Here's all you do: Take some of your UNWANTED genetic material, something you were going to get rid of anyway, like a nose hair, a mucus-filled kleenex, or a used bandaid. Send it to the person at the top of the list below. Then remove that person's name from the top, add yours to the bottom, and send it to TEN FRIENDS who have genetic replicating equipment in their garage, basement or rec room. Heck, it can even be in their RV! When you start receiving genetic material, run it through your cloner and send the clones on their way with just a farewell and a sack of PB&J sandwiches. That's ALL there is to it!! It's really THAT EASY!!!! Within two weeks, your clones should start pouring in! (Be sure to give your real address and not just your email address since many clones initially are confused and sign up for AOL which doesn't handle clone attachments.)


Consider the future not as an arena of hope but as an opportunity for new sleazy marketing opps. How about sending us your own Future Spam?

Contest Results

Jonathan Vinson responds to our request for auto-translations of common phrases or tag lines using http://www.telalink.net/~carl/multibabel/:

Here are two phrases. You get to figure out which was the original and which the babble.

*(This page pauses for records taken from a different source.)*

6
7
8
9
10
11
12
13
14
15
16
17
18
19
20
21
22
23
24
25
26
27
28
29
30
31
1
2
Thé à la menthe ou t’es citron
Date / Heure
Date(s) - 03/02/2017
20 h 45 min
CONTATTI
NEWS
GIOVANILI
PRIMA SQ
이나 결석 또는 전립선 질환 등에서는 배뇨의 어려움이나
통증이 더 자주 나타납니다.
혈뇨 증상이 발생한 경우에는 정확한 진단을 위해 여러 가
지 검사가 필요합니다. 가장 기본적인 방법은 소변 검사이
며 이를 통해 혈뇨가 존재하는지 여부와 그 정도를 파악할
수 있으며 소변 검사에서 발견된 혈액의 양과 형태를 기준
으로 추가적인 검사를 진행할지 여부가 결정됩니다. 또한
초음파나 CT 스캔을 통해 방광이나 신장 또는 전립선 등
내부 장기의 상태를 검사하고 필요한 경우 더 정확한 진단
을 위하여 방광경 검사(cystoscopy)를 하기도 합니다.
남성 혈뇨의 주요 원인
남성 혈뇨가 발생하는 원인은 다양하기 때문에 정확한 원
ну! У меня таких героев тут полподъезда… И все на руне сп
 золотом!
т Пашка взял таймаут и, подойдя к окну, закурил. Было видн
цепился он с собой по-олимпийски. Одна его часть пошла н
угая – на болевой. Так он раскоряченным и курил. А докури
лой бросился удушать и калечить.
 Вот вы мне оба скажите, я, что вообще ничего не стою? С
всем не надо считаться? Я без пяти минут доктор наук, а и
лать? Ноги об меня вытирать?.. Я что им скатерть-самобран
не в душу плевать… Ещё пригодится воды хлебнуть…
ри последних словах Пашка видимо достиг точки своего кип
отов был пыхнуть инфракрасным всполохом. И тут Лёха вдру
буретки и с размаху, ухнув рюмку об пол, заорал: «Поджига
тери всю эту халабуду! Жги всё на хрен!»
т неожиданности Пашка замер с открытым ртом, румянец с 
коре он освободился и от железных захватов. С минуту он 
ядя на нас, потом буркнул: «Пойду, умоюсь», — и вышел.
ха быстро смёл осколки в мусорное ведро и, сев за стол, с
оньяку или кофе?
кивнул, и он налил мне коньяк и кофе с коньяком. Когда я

Building Trust. Building Growth.
Secret of the construction. Development of the construction.

Nothing fits like a Ritz.
Nothing writings as the cut.
But I like the fourth version: It swims writings as the cut.


Greg Carter delivers an octet of mistranslations:

1. Its superficial lower whole number is belongs to us

2. Darmi the freedom or darvi inoperative I them women

3. The duration inhales, then you them you mark

4. The shrub of the president obvious thinks

5. Hé, you go, drain of the cloud of the mine

6. A duration is buoa, if it is not debilitated

7. The truth is those, those, if you to stop to believe not gone

8. Shaken ignition for the blue ascent of the one


  1. All your base are belong to us
  2. Give me liberty or give me death
  3. Life sucks, then you die
  4. President Bush thinks clearly
  5. Hey, you, get off of my cloud
  6. It's a great life if you don't weaken
  7. Reality is that which, when you stop believing in it, doesn't go away (Phillip K. Dick)
  8. Tangled Up In Blue (Bob Dylan)

Give yourself one point for every correct answer, and then subtract two for pretending to know what a "buoa" is. And now go get some rest comforted that Darmi and Darvi are looking out for you.